Maggie remarks how resiliency requires depth, so staying surface level won’t build that muscle. The goal is not a finished state: the process is the most important part. The goal is the journey! To engage yourself, to look inward, to bring others inside, to allow your faith to inform the way you treat other people and view the world… To see how it’s all connected to our individual and collective experiences. This is the work we need to do!

Leticia says as Christians we have the greatest example of how messy life is in the Passion. Jesus’ story has it all—the trauma, the horror, the betrayal, the bravery, loyalty, cowardliness… It was messy, just like our lives are messy.

At a certain level, Leticia says, we need to be comfortable with not seeing the fruits of our labor. MLK Jr. didn’t get to see the fruits of his labor at the inauguration in 2021 where a Black poet got to read her poem unedited by White eyes and where a Black woman became the Vice President of the United States for the first time through voting, the very thing he fought for!

Danielle says that’s the thing with therapy and process groups: there’s a rush and a sense of wanting to “get to a certain point,” to arrive.
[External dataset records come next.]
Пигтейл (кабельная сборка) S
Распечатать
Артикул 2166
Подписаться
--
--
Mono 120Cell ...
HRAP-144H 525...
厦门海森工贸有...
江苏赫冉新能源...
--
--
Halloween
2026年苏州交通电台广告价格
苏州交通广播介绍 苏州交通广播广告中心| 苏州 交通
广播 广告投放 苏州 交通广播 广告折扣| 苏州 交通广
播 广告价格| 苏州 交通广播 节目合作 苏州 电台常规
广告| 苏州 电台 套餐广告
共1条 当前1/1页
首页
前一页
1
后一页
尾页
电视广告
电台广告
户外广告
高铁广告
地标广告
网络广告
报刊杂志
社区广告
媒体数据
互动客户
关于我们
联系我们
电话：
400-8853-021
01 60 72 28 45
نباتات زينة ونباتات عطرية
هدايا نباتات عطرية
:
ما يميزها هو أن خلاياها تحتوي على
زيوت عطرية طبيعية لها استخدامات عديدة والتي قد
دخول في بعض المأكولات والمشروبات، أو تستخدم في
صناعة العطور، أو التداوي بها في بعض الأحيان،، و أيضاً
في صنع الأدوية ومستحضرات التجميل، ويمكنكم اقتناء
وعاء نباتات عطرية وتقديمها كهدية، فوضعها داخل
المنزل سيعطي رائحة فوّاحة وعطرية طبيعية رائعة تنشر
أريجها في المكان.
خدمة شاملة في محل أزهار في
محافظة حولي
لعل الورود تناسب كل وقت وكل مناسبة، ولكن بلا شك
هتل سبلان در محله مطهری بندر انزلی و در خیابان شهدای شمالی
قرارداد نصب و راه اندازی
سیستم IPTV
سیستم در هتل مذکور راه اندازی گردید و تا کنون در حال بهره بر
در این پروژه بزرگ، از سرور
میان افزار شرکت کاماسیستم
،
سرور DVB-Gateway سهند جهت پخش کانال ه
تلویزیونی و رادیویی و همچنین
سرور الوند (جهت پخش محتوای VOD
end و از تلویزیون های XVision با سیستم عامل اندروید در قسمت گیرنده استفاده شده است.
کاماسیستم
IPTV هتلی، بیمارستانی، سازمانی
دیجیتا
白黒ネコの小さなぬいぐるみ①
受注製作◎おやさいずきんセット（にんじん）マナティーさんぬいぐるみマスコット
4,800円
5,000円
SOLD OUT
She says, “Therapy is a deposit on healing.” Sometimes you deposit on a day on a day where it didn’t feel useful, and you come away from the session feeling like you didn’t “do” anything or make any progress. But several weeks later you have this sense, “well wait a minute, that wasn’t that bad.” The Holy Spirit is at work in our stories. The healing journey is a deposit of goodness and redemption in our lives and we must be committed to the process.

Leticia remarks on the sense of wanting to arrive but she believes we have arrived already! We are here! We are a success because we exist. And the question now is what are we going to do?

Maggie said it is a matter of living with the idea that this is “to be continued.” Living in a society of instant gratification and wanting something NOW…. We need to sit in this work because we are in it not just for ourselves but for our children and grandchildren. May we not lose sight of the long game in search of fruit.

The temptation then, Leticia points out, is that if we don’t see the fruits of our labor then we won’t do the hard, meaningful and significant work that is required to produce a harvest.

Can you imagine if MLK said “Well, I didn’t see any progress today so I think I’m gonna check out and go hang on the beach for the rest of my life”?

She is reminded that If you tell people something that they are not ready to hear, you’re just hitting them in the face with a dodge ball, you’re actually hurting them. So Leticia has had to learn to check out from conversations where the other person is not in place to hear her. She says it is God who has the ability to heal someone, not us.

Maggie says it is good reminder that we partner with God, but ultimately it is the Holy Spirit who will work in someone, to heal and grow us. There is a waiting and that is another space that can be uncomfortable.

Leticia is reading: Incidents in the Life of a Slave Girl

Leticia is listening to: her dancing playlist

Leticia is inspired by: Black Women!